Dopo i Campionati del Mondo di Zurigo, mi sentivo completamente svuotato, sia fisicamente che mentalmente. Ero stanca di tutto: dei media, della pressione... avevo solo bisogno di riposo, di una pausa, di non andare in bicicletta, di non concentrarmi per un po'. Avevo bisogno di tempo per me stessa, ma quel tempo non è arrivato. Non riuscivo a trovare riposo e continuavo ad ammalarmi. Il mio corpo era esausto, fisicamente e mentalmente: tutto era troppo.”

Le condizioni fisiche e mentali di Orins non sono migliorate neanche con il primo ritiro in Spagna a dicembre. La situazione si è aggravata al suo rientro in Belgio, quando la diagnosi di un problema respiratorio ha fatto traboccare il vaso.
“Sono entrato in una spirale negativa. Ho iniziato a soffrire di attacchi di panico sempre più frequenti, ho perso l'appetito e ho smesso di uscire di casa. Le vacanze sono state un inferno: mentre gli altri festeggiavano insieme, io passavo ore a piangere, cercando di ritrovare me stesso tra un attacco di panico e l'altro. Ho avuto paura, paura di tutto, ma soprattutto paura di me stesso. Continuavo a sprofondare. Non ho perso solo l'appetito, ma anche la voglia di vivere. La vita sembrava non avere più senso. Mi sentivo inutile e avevo pensieri inquietanti.”
La luce in fondo al tunnel:“Sto imparando a godermi ogni momento, in bici e non”
A quel punto, Orins ha compreso la gravità della situazione e ha deciso di chiedere aiuto.

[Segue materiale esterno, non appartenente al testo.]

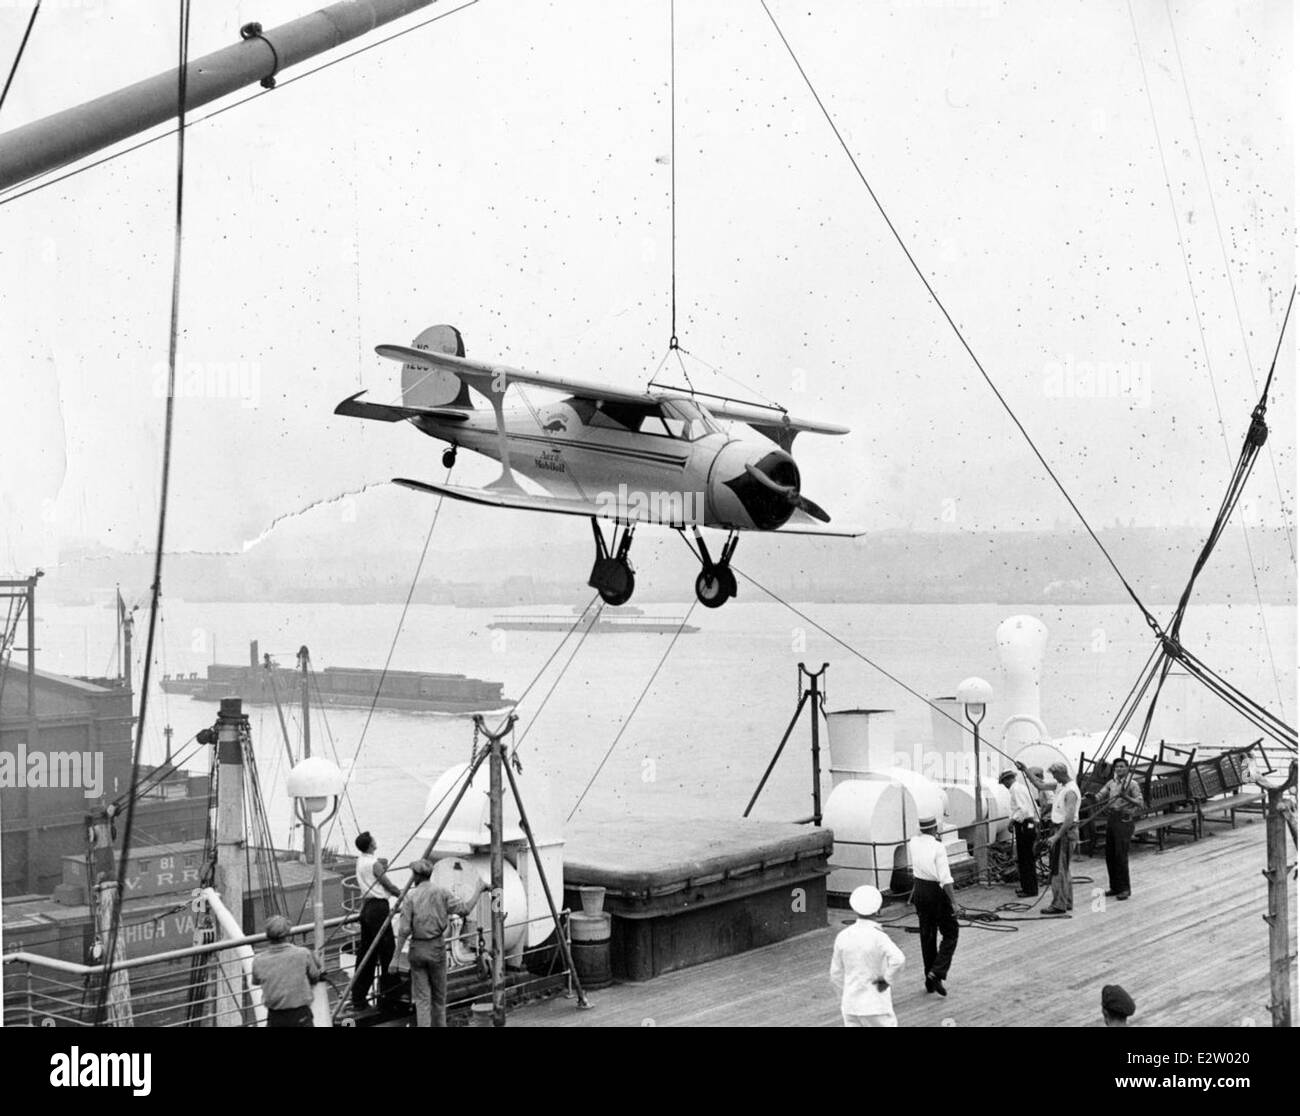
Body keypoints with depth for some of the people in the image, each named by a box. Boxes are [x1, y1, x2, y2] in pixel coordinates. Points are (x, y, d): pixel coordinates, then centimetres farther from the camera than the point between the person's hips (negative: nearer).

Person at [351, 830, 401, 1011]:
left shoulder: (360, 861, 10)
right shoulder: (374, 864, -15)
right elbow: (389, 887, -8)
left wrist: (383, 866, 6)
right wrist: (404, 895, 6)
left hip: (366, 907, 9)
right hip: (378, 907, -9)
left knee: (365, 953, 10)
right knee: (386, 950, -1)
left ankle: (358, 999, 12)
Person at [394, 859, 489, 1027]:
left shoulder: (410, 896, -6)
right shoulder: (441, 893, -3)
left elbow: (404, 929, -9)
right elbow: (464, 910, -7)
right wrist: (478, 890, 5)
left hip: (417, 948, -1)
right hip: (437, 947, 1)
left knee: (422, 997, 3)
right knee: (439, 995, 15)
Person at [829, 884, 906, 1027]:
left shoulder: (843, 936, 0)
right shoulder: (878, 936, -15)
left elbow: (836, 975, 8)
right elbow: (897, 959, -33)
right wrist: (887, 979, -16)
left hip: (850, 1004, 5)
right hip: (876, 1005, -5)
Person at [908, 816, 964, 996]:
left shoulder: (913, 843, -1)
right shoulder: (938, 848, -19)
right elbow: (945, 879, -22)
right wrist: (955, 904, -21)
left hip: (919, 889, 6)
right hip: (936, 892, -6)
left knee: (927, 935, 16)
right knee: (950, 934, 7)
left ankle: (930, 980, 21)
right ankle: (936, 973, -7)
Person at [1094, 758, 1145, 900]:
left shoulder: (1132, 784, -5)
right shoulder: (1111, 783, 13)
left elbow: (1140, 803, -13)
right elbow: (1099, 797, 6)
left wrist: (1126, 797, -27)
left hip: (1124, 821, -6)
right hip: (1111, 818, 6)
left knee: (1120, 855, -9)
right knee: (1110, 855, 9)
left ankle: (1125, 888, 0)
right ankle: (1115, 887, 20)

“Ho iniziato un'intensa terapia per risalire alla causa di questo problema. Ho avuto un'infanzia difficile segnata da un disturbo d'ansia, che però era sotto controllo da 7-8 anni. Quello che stavo sperimentando è stata una recrudescenza di quel disturbo, innescata dall'ignorare i segnali d'allarme e da un trauma irrisolto. Ho passato ore a lavorare sulla mia guarigione e mi è costato molte lacrime, ma giorno dopo giorno ho cominciato a sentirmi meglio. Ho imparato molto su di me, cose che non sapevo e che posso ancora migliorare.”
La situazione ha preso una piega migliore in primavera, quando Orins ha ritrovato la serenità necessaria per riprendere a pedalare senza pressione.
“Ad aprile ho ricominciato ad andare in bicicletta, soprattutto per riscoprire la gioia di pedalare e non vederla più come un obbligo. Le prime uscite sono state estremamente dure. Mi prendeva il panico quando sentivo il battito cardiaco aumentare o quando un'auto passava troppo vicino. Ma dopo un po' le cose hanno cominciato a sembrarmi familiari e ho ritrovato la gioia."
“È strano come le persone possano cambiare. A gennaio non riuscivo a vedere una via d'uscita. Ma ora sono qui, a divertirmi in bicicletta e a prepararmi per la prossima tappa del mio percorso. Quando mi sentirò pronto a ricominciare a correre, lo comunicherò sui miei social. Questa per me è una cicatrice, una lezione di vita. D'ora in poi, cercherò di godermi un po' di più ogni momento della mia vita.”
La volontà di Robin Orins di parlare apertamente della sua salute mentale è un segnale positivo per il movimento ciclistico che si aggiunge alle numerose aperture sul tema già proposte da altre personalità, tra cui la campionessa olimpica Kristen Faulkner, l'ex ciclocrossista Jens Dekker e il giovane birtannico Leo Hayter.